Learning to Reduce Information Bottleneck for Object Detection in Aerial Images
This work addresses the information deficiency in aerial image object detection for the remote sensing community, but it is incremental as it builds on existing neck network improvements.
The paper tackles the problem of object detection in aerial images by addressing the information bottleneck in neck networks, proposing GSNet and FRM to enhance features with less computational cost, achieving superior accuracy and efficiency on DOTA and HRSC2016 datasets.

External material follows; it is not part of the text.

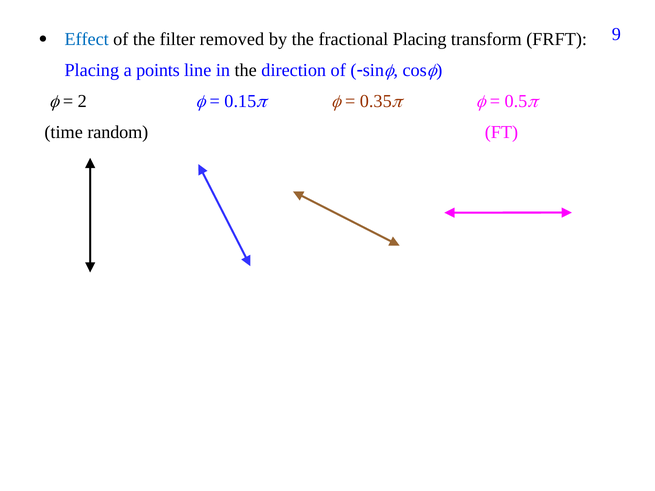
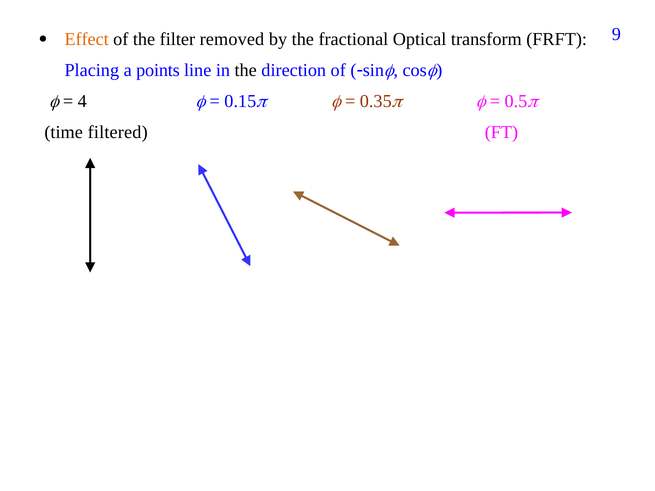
Effect colour: blue -> orange
fractional Placing: Placing -> Optical
2: 2 -> 4
random: random -> filtered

Object detection in aerial images is a fundamental research topic in the geoscience and remote sensing domain. However, the advanced approaches on this topic mainly focus on designing the elaborate backbones or head networks but ignore neck networks. In this letter, we first underline the importance of the neck network in object detection from the perspective of information bottleneck. Then, to alleviate the information deficiency problem in the current approaches, we propose a global semantic network (GSNet), which acts as a bridge from the backbone network to the head network in a bidirectional global pattern. Compared to the existing approaches, our model can capture the rich and enhanced image features with less computational costs. Besides, we further propose a feature fusion refinement module (FRM) for different levels of features, which are suffering from the problem of semantic gap in feature fusion. To demonstrate the effectiveness and efficiency of our approach, experiments are carried out on two challenging and representative aerial image datasets (i.e., DOTA and HRSC2016). Experimental results in terms of accuracy and complexity validate the superiority of our method. The code has been open-sourced at GSNet.